> [REQUIRED ACTION A]: Transcribe the stretch of the health care news roundup from "Democrats Call Insurance" through "Americans (The Washington Post).".
> [REQUIRED ACTION B]:
Answer these questions about the health care news roundup:
(i) How large is the nation's health care system, according to the USA Today item?
(ii) Over how many months of debate have partisan divisions emerged and hardened, according to the Washington Post item on the panel vote?
(iii) To critics, what did the insurance industry report look like, according to the Politico item?
> [REQUIRED ACTION C]: Write the next part of the health care news roundup, beginning after its final item.

> [READING TEXT]:

Democrats Call Insurance Industry Report Flawed
Obama administration officials and Congressional Democrats fired back on Monday at a new insurance industry report that said premiums would climb sharply with the passage of comprehensive health legislation (The New York Times).

Insurance Dispute Heats Up Before Vote
Tensions between the White House and insurers exploded into open warfare Monday, with the two sides arguing over what the financial impact of comprehensive health-care legislation moving through Congress would be for average Americans (The Washington Post).

Insurers Push Back As Senate Health Vote Nears
Democrats are poised Tuesday to push health-overhaul legislation through the influential Senate Finance Committee, but they face new hurdles from insurers ratcheting up concerns about the sweeping bill (The Wall Street Journal).

Insurers Face Blowback After Report
In the health care reform debate, where playing nice has been the rule, a scathing insurance industry report looked to critics Monday like a grenade aimed at scuttling progress in Congress (Politico).

As Panel Votes Today, Democrats Look Ahead
The Senate Finance Committee will hold a landmark vote on health-care reform legislation Tuesday that is expected to underscore the deep partisan divisions that have emerged and hardened over five months of debate (The Washington Post).

Senate In The Home Stretch On Its Healthcare Reform Bill
An intense, final push is on for a version of healthcare reform to take to the floor of the Senate (The Christian Science Monitor).

Health Care Bill Faces Key Vote In Senate
President Obama's effort to revamp the nation's $2.6 trillion health care system faces a critical vote Tuesday by the Senate Finance Committee that sets the stage for the next series of arduous negotiations Congress must take to finish a health care bill this year (USA Today).

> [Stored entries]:
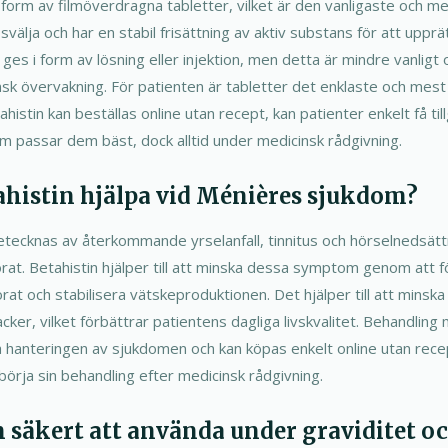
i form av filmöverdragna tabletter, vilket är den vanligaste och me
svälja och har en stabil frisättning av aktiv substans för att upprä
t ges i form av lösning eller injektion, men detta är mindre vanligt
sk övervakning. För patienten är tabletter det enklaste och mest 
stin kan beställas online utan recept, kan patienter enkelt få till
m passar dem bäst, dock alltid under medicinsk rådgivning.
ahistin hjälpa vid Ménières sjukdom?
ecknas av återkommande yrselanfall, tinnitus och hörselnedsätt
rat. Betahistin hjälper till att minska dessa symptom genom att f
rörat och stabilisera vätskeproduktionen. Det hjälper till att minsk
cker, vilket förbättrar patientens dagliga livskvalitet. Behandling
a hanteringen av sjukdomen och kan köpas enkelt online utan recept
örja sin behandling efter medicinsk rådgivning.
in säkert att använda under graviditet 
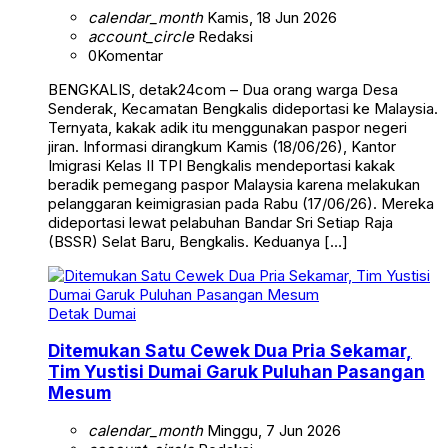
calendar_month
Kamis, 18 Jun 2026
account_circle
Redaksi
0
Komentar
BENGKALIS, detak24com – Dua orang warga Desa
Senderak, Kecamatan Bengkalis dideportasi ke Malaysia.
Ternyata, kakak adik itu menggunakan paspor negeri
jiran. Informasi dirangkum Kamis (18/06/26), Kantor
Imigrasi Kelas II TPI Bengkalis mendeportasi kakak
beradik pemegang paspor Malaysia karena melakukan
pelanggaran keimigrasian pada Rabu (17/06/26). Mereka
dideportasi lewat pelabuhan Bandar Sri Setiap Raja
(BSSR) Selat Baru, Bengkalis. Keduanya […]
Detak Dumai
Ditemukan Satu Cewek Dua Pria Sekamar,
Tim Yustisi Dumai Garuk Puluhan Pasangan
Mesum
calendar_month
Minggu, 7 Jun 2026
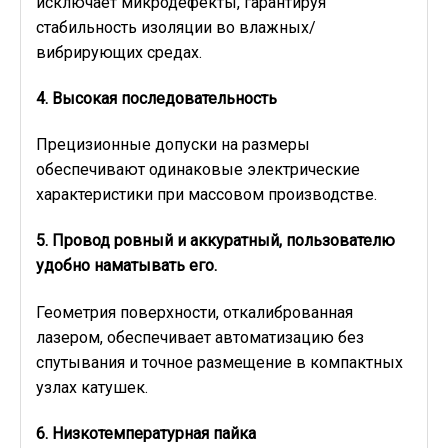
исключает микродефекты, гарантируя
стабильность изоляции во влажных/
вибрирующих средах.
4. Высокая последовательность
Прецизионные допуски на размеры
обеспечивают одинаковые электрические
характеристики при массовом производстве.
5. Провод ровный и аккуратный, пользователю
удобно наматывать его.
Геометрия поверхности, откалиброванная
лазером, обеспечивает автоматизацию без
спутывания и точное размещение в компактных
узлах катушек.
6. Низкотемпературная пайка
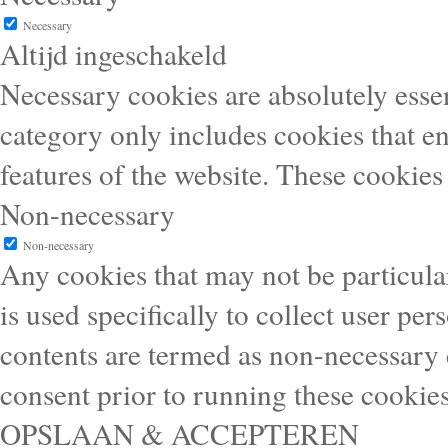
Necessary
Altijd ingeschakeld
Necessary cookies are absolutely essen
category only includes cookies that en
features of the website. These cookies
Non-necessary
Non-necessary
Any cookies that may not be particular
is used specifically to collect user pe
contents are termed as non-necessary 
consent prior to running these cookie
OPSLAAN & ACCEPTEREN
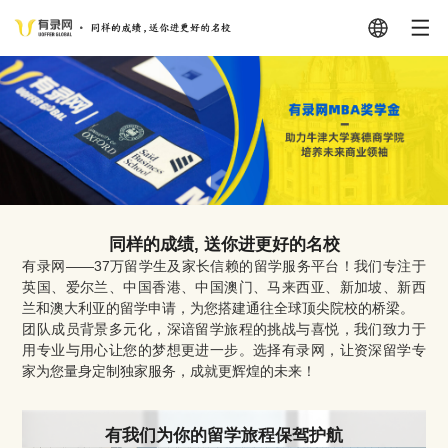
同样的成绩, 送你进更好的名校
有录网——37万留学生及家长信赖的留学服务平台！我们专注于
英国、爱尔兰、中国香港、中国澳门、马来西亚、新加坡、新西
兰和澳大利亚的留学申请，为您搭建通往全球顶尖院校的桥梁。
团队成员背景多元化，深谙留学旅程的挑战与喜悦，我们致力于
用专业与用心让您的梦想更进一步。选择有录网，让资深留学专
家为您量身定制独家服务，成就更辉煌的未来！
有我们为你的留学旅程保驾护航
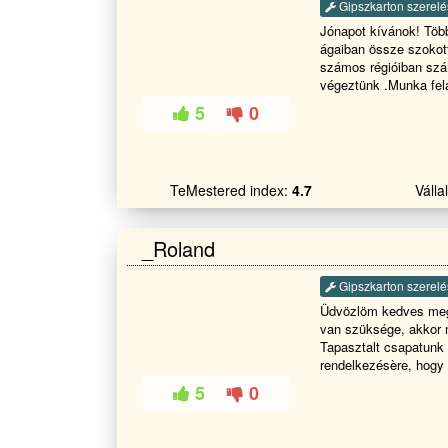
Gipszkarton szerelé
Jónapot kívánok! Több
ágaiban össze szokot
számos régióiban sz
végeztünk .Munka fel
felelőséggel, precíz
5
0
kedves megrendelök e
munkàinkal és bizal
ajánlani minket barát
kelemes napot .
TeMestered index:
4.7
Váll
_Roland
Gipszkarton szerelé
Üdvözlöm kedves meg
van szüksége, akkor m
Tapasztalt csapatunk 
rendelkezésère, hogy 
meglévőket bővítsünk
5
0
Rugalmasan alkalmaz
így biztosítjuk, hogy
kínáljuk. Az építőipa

...

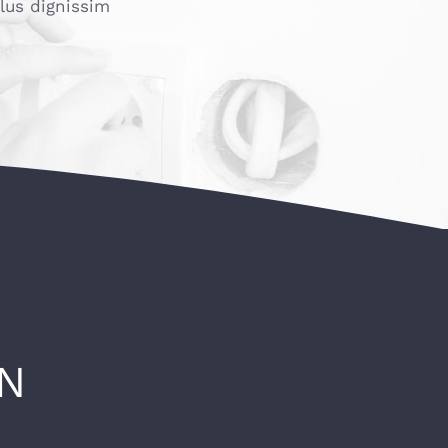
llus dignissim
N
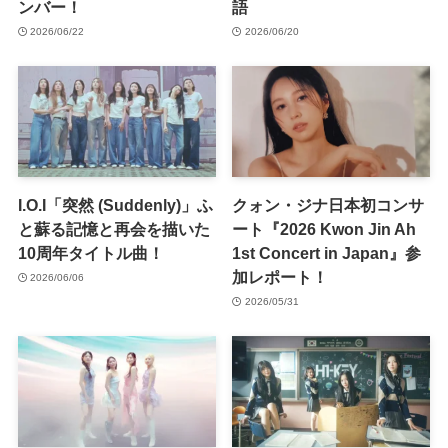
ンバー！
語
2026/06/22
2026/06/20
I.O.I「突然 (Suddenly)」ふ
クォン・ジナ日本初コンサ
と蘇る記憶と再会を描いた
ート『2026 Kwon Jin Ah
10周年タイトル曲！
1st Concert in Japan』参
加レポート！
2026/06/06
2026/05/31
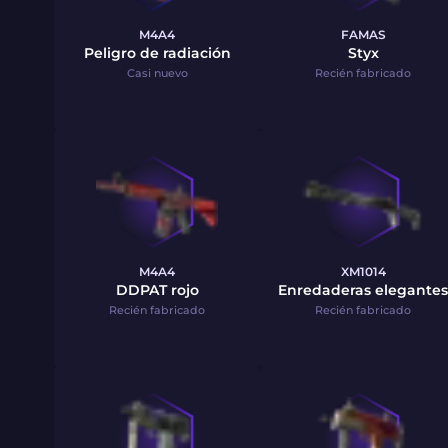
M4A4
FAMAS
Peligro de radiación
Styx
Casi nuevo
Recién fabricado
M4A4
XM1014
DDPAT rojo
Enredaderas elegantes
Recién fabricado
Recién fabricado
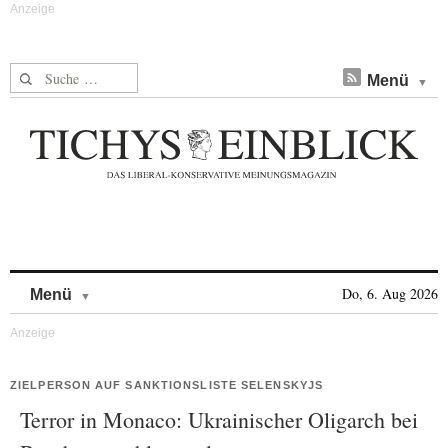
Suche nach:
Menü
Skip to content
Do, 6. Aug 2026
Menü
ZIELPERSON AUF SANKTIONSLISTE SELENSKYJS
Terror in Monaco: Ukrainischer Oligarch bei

==

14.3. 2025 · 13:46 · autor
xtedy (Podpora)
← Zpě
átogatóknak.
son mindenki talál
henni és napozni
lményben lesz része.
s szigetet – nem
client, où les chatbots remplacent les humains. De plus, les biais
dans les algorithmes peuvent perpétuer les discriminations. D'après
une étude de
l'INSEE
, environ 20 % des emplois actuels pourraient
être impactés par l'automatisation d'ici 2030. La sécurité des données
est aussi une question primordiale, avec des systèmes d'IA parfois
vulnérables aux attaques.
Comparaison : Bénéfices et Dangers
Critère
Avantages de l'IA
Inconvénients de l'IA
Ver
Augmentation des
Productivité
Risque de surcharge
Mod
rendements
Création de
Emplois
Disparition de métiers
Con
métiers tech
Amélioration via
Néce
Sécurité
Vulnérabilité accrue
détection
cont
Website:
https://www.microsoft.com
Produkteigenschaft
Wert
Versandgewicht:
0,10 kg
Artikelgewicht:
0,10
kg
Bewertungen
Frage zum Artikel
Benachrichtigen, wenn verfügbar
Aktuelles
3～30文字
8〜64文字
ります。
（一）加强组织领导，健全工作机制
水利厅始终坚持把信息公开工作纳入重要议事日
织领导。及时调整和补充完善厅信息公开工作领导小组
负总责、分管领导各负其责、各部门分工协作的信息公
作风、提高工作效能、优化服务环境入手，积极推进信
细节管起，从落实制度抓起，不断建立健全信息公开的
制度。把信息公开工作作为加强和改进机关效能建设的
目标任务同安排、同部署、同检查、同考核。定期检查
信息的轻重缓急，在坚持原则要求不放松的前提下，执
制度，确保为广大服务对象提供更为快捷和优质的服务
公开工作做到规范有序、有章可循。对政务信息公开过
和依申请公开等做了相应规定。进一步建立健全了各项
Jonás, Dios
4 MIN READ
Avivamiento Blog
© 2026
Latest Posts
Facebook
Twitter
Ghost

> [EXPECTED OUTPUT A]:
Democrats Call Insurance Industry Report Flawed
Obama administration officials and Congressional Democrats fired back on Monday at a new insurance industry report that said premiums would climb sharply with the passage of comprehensive health legislation (The New York Times).

Insurance Dispute Heats Up Before Vote
Tensions between the White House and insurers exploded into open warfare Monday, with the two sides arguing over what the financial impact of comprehensive health-care legislation moving through Congress would be for average Americans (The Washington Post).

> [EXPECTED OUTPUT B]:
(i) $2.6 trillion
(ii) Five months
(iii) A grenade aimed at scuttling progress in Congress

> [EXPECTED OUTPUT C]:
Grassley Opposes Health Bill
Iowa Sen. Charles Grassley plans to oppose health care legislation in the Senate Finance Committee today, arguing that the bill hits consumers and small businesses too hard while not guarding against politically sensitive side effects. Grassley, the committee's ranking Republican, said he has no regrets about working with majority Democrats on the committee, only to oppose the bill. Given more time, he might have struck a deal, he said (Des Moines Register).

Universal Healthcare Coverage Appears Elusive
As a key Senate committee prepares today to pass its plan to overhaul the nation's healthcare system, senior Democrats are acknowledging that it may be impossible to provide coverage to all Americans -- a central goal of President Obama and his congressional allies (Los Angeles Times).

Crunch Time For K Street On Healthcare
Powerful health industry groups that have held back in their criticisms of specific reform proposals will soon have to choose whether to endorse, or formally oppose, President Barack Obama's top domestic priority (The Hill).

Congress Is Split On Effort To Tax Costly Health Plans
A proposed tax on high-cost, or "Cadillac," health insurance plans has touched off a fierce clash between the Senate and the House as they wrestle over how to pay for legislation that would provide health benefits to millions of uninsured Americans (The New York Times).

Dems Infight Over Health Bill Funding
Speaker Nancy Pelosi has a tax problem: The so-called millionaire's tax that her fellow House Democrats want to use to pay for the bulk of their health care legislation won't keep pace with rising costs (Politico).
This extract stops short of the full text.